The Individual patients tab also allows to see the dynamics of individual patients, as in the trial. The patients are ranked by optimizationWeightedScore, starting with the best patient. If there are data tables defined as outputs, the data will be overlaid to the model outputs. In the app panel, you can see this specific patients inputs and outputs and export them as csv to reuse manually into the model, or you can use the "Update computational model" button to directly update the values of the calibrated inputs. This will also create a new version of the CM and add links to the calibration and it's version in the computational model (in the "links" field of these descriptors).

The calibration will stop either once one patient has reached the threshold defined in the calibration options, or once the maximum number of iterations has been reached. If you find a patient that you consider good enough before that, you can also stop the calibration to save computing power.

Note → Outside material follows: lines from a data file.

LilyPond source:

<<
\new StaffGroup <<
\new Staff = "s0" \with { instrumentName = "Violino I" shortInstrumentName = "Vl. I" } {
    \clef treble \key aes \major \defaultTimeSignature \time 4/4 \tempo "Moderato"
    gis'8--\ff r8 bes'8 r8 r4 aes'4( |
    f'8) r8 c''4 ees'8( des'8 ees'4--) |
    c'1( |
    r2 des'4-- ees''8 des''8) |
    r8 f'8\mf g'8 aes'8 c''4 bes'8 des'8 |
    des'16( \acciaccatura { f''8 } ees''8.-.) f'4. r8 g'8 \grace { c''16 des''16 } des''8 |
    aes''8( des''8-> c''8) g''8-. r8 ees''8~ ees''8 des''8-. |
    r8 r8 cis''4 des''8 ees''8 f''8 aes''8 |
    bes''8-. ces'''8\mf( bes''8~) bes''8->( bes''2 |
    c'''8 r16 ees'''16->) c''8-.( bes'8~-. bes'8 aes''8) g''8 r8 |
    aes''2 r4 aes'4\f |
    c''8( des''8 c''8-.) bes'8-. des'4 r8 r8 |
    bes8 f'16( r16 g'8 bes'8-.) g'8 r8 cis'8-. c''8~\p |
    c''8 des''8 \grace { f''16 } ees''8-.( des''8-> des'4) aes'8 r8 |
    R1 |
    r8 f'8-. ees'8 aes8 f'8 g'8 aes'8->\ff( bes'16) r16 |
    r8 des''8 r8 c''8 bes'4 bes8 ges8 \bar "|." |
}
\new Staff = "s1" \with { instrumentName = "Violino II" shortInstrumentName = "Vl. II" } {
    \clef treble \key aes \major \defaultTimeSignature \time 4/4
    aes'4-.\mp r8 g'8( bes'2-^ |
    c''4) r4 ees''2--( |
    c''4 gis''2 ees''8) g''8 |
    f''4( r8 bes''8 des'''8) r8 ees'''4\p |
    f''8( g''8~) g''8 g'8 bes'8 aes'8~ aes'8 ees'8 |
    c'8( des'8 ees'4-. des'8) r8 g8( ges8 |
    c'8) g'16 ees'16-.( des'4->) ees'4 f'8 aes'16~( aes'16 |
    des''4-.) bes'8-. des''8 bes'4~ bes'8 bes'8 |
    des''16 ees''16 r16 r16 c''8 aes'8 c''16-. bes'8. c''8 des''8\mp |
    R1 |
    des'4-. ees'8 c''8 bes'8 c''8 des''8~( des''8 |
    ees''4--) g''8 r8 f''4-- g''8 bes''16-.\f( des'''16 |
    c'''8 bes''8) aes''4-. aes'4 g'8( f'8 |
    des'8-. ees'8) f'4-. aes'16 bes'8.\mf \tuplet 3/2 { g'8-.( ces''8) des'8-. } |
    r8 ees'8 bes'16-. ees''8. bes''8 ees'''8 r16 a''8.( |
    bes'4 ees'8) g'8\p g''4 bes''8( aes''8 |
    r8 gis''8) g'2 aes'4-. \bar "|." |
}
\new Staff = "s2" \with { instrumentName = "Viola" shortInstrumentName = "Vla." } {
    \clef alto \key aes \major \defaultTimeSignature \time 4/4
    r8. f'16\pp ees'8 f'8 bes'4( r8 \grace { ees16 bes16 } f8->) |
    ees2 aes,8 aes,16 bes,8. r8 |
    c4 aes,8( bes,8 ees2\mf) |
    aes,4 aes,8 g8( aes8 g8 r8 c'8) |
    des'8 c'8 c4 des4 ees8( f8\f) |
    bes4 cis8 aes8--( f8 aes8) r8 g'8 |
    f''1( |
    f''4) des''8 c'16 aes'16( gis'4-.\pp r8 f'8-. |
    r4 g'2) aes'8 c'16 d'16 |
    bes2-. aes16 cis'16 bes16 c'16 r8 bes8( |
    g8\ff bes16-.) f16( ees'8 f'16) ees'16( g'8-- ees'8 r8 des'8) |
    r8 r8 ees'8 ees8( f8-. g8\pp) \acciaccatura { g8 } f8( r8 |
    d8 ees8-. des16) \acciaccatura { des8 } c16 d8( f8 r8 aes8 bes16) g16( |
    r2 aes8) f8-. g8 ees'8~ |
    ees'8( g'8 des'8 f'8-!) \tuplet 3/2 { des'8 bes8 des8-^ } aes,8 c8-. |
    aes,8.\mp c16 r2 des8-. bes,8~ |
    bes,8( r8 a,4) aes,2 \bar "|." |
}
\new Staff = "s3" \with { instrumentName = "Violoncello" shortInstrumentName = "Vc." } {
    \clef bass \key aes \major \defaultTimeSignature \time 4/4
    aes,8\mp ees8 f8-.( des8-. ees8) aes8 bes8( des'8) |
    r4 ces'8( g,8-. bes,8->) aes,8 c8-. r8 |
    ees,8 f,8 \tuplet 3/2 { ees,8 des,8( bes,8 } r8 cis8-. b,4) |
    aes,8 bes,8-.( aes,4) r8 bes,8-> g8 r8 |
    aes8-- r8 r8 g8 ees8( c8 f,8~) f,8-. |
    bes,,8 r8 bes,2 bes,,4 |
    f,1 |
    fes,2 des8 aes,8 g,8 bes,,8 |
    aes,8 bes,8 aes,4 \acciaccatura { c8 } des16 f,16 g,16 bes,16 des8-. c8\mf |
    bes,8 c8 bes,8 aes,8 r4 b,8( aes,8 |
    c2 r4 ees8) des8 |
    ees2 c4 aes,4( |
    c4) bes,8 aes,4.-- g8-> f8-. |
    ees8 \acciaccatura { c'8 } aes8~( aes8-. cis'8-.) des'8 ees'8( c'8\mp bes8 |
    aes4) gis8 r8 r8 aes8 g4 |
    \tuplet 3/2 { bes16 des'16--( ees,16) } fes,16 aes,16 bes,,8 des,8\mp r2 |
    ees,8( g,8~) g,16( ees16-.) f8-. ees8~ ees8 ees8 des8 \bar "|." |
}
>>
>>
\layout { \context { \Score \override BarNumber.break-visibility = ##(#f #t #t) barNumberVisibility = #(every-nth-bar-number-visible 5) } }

What if my calibration doesn't work ?

There are a lot of reasons for a calibration to not work as expected. Whatever the changes needed are, you can edit all of the inputs directly in the calibration to correct them, and relaunch a new calibration run on a new version, unless you are re-using an existing project item, in which case you will be in read only mode. However, it is easy to make a copy of this PI and then edit it.

If a constraint is not respected, the patient will be penalized and the optimizationWeightedScore is not evaluated, so these patients will not appear on the scatter plots. Some objectives may have conditions and therefore not be evaluated in some patients, leading to "discontinuities" in the fitness function. The fitness function may also be ill defined, either because of errors in the formulas, by not representing entirely what you expect it to, because the respective weights do not represent you actually want to be prioritized ... In the individual patients tab, you can check the dynamics of the model as well as the value of each objective in the Patient descriptor outputs, in order to check the coherence. You can add a Simple output set to your calibration if you also want to visualize more output time series of the individual patients. Checking the dynamics can also allow you to check that the protocol does what you expect it to.

It is also possible that the input space explored is not large enough: you can consider checking the X-Y scatter plots to see if some inputs tend to increase or decrease continuously across iterations, or reach their bounds. You can also consider adding new inputs to calibrate, maybe by using a contribution analysis on a quite wide Vpop to see which parameters most impact the optimizationWeightedScore.

Finally, it is also possible that the model itself is not capable of reproducing the data. In that case, you will need to go back to the model structure to understand what can be changed to better fit the data, objectives and constraints.